If we're voting....
I think \of is all right, and multi-argument case could be handy,
which rules out using 'case of' for lambda case, because it's the
syntax for a 0-argument case:
case of
| guard1 -> ...
| guard2 -> ...
Then multi-argument lambda case could use the comma syntax of
multi-argument case.
One thing I don't think makes sense in combination is \of with
0-arguments, since any desugaring of that is not going to involve and
actual lambda expression.
-- Dan
On Thu, Jul 5, 2012 at 5:04 PM, Edward Kmett
I really like the \of proposal!
It is a clean elision with \x -> case x of becoming \of
I still don't like it directly for multiple arguments.
One possible approach to multiple arguments is what we use for multi-argument case/alt here in our little haskell-like language, Ermine, here at S&P CapitalIQ, we allow for ',' separated patterns, but without surrounding parens to be treated as a multi argument case and alt pair. Internally we desugar our usual top level bindings directly to this representation. When mixed with the \of extension, this would give you:
foo :: Num a => Maybe a -> Maybe a -> Maybe a foo = \of Just x, Just y -> Just (x*y) _, _ -> Nothing
but it wouldn't incur parens for the usual constructor pattern matches and it sits cleanly in another syntactic hole.
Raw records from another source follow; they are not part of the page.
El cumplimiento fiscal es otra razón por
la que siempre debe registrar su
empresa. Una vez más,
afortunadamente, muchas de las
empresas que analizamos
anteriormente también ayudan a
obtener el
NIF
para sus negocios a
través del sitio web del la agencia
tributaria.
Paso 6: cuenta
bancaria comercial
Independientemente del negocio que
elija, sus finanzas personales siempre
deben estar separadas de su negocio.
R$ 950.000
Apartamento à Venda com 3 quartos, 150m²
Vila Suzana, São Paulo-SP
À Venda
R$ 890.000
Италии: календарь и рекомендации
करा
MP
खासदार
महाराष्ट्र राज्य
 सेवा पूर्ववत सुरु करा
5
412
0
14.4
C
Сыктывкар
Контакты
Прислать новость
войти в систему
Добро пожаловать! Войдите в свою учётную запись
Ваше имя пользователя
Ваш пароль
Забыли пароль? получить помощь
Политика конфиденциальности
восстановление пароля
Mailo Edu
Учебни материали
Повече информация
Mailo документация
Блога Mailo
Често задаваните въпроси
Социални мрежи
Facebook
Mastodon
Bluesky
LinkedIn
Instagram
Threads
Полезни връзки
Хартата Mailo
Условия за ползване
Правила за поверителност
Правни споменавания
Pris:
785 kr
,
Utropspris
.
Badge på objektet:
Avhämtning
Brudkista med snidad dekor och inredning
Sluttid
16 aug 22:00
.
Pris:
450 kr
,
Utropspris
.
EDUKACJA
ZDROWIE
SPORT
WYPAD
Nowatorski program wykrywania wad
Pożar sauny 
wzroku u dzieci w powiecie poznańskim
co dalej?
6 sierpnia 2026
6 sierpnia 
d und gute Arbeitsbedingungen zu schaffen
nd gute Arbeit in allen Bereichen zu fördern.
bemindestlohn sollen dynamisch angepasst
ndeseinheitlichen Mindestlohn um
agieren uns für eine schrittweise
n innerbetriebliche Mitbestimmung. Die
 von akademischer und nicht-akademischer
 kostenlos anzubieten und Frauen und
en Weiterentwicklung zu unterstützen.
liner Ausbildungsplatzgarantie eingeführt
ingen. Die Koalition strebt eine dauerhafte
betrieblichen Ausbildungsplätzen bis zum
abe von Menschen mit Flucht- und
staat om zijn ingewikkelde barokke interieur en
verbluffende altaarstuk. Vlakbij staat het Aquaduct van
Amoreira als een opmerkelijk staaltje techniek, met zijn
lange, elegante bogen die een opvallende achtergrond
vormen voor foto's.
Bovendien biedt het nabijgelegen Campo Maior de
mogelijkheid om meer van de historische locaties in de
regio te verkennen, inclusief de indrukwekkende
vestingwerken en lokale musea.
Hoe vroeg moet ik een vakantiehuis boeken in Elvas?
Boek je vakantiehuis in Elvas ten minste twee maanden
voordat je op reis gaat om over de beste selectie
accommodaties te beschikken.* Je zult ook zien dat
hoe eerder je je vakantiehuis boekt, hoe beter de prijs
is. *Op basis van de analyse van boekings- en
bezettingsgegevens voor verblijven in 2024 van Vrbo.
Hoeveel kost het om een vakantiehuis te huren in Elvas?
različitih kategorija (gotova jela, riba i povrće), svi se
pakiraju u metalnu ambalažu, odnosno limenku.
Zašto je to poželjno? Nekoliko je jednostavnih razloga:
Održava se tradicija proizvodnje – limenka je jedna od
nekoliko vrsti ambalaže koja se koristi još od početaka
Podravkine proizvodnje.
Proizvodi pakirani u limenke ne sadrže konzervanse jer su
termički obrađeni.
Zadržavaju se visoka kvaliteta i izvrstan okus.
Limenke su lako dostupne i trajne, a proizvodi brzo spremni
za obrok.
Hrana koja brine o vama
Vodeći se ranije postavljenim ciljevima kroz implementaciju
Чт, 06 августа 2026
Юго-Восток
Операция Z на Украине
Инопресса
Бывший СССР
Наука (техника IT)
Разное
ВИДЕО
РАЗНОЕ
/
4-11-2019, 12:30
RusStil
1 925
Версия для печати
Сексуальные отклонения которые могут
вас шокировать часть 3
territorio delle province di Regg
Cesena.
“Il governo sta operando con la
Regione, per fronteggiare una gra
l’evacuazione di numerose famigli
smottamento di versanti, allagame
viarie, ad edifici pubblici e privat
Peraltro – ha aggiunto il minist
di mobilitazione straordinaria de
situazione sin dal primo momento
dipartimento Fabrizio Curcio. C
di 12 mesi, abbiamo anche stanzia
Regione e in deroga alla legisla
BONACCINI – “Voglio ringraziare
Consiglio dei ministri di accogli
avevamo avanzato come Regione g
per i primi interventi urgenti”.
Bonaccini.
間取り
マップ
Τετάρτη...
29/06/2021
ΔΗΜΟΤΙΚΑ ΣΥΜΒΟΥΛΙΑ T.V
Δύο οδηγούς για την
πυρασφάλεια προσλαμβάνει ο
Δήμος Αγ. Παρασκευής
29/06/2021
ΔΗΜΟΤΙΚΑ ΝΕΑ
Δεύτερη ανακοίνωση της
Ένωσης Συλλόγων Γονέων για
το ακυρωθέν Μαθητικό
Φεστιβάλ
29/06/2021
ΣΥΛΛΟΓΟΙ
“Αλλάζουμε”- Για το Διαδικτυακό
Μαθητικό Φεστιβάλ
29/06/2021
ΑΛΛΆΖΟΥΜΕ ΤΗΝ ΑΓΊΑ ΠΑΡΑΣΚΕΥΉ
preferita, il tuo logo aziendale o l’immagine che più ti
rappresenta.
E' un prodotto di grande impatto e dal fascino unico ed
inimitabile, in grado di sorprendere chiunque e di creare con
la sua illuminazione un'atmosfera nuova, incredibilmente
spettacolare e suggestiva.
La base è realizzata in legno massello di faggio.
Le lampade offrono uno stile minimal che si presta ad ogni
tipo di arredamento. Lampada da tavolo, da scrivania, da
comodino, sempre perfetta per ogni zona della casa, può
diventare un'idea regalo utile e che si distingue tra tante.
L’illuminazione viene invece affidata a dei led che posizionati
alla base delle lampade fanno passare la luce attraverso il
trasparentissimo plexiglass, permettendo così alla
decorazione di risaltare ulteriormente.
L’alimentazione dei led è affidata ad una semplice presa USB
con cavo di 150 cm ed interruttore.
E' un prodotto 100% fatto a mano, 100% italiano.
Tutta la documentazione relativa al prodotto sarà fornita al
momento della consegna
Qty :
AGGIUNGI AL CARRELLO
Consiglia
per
A similar generalization can be applied to the expression between case and of to permit a , separated list of expressions so this becomes applicable to the usual case construct. A naked unparenthesized , is illegal there currently as well. That would effectively be constructing then matching on an unboxed tuple without the (#, #) noise, but that can be viewed as a separate proposal' then the above is just the elision of the case component of:
foo mx my = case mx, my of Just x, Just y -> Just (x*y) _, _ -> Nothing
On Jul 5, 2012, at 2:49 PM, wagnerdm@seas.upenn.edu wrote:
Quoting wagnerdm@seas.upenn.edu:
Well, for what it's worth, my vote goes for a multi-argument \case. I
Just saw a proposal for \of on the reddit post about this. That's even better, since:
1. it doesn't change the list of block heralds 2. it doesn't mention case, and therefore multi-arg \of is perhaps a bit less objectionable to those who expect "case" to be single-argument 3. 40% less typing!